Star Wars: The Force Awakens - 12 Reasons It's Better Than The Prequels

2. An Exciting And Simple Story

A movie without a good story to tell isn't much of a movie at all. It goes without saying that a film needs a plot to propel the characters into new action and different situations. The plots of the Star Wars prequel trilogy are not very strong. They are bogged down with boring political dialogue, disputes about trade, discussions about prophecies, but overall, not much actually happens. The prequels managed to strike an incredible balance between having a story that was convoluted, yet nothing of significance actually happened. The Phantom Menace is about discovering Anakin on Tatooine and a blockade on Naboo, and Attack of the Clones is concerned with an assassination attempt on Senator Amidala and the secret creation of a clone army.
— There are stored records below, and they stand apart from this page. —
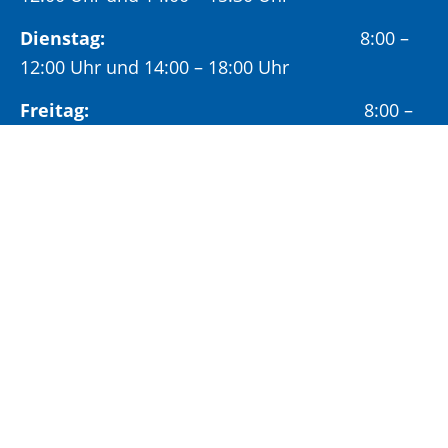
Dienstag:
8:00 –
12:00 Uhr und 14:00 – 18:00 Uhr
Freitag:
8:00 –
12:00 Uhr
Öffnungszeiten Bürgeramt:
Montag und Donnerstag:
8:00 – 13:00 Uhr und
14:00 – 15:30 Uhr
Dienstag:
8:00 – 13:00 Uhr und
14:00 – 18:00 Uhr
Mittwoch:
8:00 – 13:00 Uhr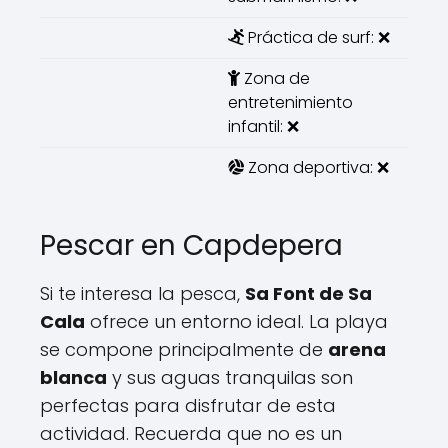
Práctica de surf: ❌
Zona de
entretenimiento
infantil: ❌
Zona deportiva: ❌
Pescar en Capdepera
Si te interesa la pesca,
Sa Font de Sa
Cala
ofrece un entorno ideal. La playa
se compone principalmente de
arena
blanca
y sus aguas tranquilas son
perfectas para disfrutar de esta
actividad. Recuerda que no es un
Nothing really happens until Anakin's fall to the dark side and the destruction of the Republic and the Jedi in Revenge Of The Sith, and even that is incredibly rushed. Overall, the dialogue scenes have such poor writing, unrealistic dialogue, unclear character motivations, and lazy camera work that it's clear that the writing was incredibly rushed and Lucas just wanted to get those scenes out of the way to get back to the action. In The Force Awakens, events of significance actually occur. Sure, the story is pretty derivative of A New Hope, but the story is simple enough that it works. Just the opening title crawl was a relief, with one of the most concise and clear summaries: Luke is missing, the First Order are the bad guys, the Resistance are the good guys, Leia sent a pilot to find Luke. Everything else that follows is a direct result of earlier scenes, and the movie moves at a very fast pace. There's never a moment to breathe, and for an action movie, that's not a bad thing.